William Buckley’s homeschooling

Bogus, Buckley, 65-6

With the exceptions of the several years in Paris for the older children and the year in England for Bill and two of his sisters, the Buckley clan was homeschooled through eight grade. Will set up a homeschool in a small building immediately behind the main house at Great Elm, and he sent around a circular to three hundred families in the Sharon area inviting them to consider sending their children to his homeschool in order to avoid the “blight of Liberalism and Communism they will encounter in almost all elementary schools.” His school, he assured parents, would not be in any fashion “progressive.” Three children from the area eventually attended Will’s school along with the Buckley children. One of them was the daughter of the local Episcopal minister; her name was then Audrey Cotter, but she later became famous under the stage name Audrey Meadows. Will engaged two full-time teachers–one American, the other British–and supplemented them with additional tutors and coaches for music and extracurricular activities.

Will purchased curricula from the Calvert School, a venerable homeschooling organization in Baltimore. The children used Calvert materials for academic subjects, which they studied in the mornings. In the afternoons, they received additional instruction in a wide assortment of sports and hobbies, ranging from golf and ballroom dancing to birdwatching and carpentry. The most important extracurricular was music. Great Elm had an organ and five pianos, and the Buckley children were required to practice piano forty-five minutes per day.
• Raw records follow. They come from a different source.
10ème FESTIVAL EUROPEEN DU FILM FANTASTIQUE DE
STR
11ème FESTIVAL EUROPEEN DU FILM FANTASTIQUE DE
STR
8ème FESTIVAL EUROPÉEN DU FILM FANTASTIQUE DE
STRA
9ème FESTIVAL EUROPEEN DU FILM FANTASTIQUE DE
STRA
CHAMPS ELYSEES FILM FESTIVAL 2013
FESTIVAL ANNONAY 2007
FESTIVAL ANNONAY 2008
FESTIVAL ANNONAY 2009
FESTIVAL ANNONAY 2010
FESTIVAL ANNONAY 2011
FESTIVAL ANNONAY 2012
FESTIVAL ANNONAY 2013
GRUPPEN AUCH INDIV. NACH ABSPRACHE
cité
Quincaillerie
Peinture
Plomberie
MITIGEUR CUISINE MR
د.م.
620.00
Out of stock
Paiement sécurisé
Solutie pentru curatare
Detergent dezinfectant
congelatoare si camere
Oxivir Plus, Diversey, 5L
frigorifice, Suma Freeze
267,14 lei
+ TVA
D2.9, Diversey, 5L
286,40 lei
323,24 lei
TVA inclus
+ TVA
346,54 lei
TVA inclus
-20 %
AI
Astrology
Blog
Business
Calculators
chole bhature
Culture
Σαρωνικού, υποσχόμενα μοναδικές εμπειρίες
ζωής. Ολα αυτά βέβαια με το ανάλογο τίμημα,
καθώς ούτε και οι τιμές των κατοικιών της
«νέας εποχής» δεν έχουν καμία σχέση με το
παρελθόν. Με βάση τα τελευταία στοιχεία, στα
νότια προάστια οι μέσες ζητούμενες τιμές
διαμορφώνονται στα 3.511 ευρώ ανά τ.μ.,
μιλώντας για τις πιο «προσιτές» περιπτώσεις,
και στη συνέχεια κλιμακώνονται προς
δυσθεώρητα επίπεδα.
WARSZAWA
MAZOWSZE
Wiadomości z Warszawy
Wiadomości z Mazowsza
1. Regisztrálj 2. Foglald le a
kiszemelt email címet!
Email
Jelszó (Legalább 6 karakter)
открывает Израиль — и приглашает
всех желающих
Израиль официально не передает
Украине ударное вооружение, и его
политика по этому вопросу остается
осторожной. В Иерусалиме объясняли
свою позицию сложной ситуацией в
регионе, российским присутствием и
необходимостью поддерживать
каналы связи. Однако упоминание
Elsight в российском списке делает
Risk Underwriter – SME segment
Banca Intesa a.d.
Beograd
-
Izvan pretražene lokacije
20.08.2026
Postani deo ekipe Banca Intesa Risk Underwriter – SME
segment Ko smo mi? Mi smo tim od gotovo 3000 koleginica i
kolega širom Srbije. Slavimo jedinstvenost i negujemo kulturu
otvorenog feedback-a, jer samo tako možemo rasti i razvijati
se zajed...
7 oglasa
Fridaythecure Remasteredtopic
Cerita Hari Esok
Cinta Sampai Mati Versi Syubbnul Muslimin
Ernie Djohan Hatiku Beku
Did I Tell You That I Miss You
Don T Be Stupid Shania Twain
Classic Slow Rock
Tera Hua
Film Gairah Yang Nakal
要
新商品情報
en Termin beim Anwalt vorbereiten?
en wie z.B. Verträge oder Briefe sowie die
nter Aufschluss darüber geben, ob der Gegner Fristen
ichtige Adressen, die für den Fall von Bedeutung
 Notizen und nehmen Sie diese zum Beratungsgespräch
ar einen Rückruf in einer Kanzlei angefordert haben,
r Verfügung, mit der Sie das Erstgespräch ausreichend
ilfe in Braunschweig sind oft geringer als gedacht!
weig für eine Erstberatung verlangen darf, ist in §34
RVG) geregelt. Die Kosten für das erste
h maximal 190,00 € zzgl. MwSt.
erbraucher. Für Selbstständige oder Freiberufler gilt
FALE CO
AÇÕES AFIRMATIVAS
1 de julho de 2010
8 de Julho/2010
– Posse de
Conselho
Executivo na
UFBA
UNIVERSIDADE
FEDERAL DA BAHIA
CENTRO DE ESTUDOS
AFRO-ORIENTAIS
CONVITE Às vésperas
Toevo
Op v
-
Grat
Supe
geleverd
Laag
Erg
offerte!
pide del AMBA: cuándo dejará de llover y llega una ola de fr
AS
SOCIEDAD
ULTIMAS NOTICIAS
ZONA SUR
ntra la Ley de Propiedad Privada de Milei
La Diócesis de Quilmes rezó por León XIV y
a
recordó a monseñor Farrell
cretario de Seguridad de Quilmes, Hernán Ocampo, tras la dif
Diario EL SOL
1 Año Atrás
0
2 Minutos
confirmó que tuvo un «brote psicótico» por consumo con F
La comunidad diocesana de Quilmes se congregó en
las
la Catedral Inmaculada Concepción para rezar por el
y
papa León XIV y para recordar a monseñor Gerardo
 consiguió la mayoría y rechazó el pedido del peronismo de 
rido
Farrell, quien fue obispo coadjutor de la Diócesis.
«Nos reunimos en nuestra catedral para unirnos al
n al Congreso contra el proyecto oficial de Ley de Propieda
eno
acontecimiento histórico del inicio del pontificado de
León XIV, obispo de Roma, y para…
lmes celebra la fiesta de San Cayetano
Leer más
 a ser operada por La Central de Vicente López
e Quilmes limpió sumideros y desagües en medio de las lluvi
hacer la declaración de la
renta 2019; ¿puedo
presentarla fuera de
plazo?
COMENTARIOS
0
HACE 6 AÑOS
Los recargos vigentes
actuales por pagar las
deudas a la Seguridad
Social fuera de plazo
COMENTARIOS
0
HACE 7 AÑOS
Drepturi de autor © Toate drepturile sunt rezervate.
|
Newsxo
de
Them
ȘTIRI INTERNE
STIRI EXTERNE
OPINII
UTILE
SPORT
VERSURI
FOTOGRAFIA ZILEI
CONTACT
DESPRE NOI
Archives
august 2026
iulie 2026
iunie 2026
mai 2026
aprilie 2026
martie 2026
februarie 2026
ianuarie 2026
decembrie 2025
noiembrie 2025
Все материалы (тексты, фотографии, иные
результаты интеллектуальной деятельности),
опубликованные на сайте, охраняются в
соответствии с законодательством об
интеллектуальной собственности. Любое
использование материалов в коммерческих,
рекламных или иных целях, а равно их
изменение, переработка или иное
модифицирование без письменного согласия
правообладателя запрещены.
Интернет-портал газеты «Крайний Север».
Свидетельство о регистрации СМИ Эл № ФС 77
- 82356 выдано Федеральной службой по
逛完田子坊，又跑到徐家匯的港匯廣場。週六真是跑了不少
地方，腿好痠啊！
The children regularly visited the private Hotchkiss Library on the Sharon Green, less than a mile away from Great Elm. The library had a well-sticked children’s room and a wonderful librarian named Marry Mackay, who got to know each of the children’s individual tastes and alerted them to new arrivals that she thought they would enjoy. Bill Buckley’s last public appearance, in the fall of 2008, was at a fund-raising event for Hotchkiss Library, at which he, four of his siblings, and his son Christopher read from their books.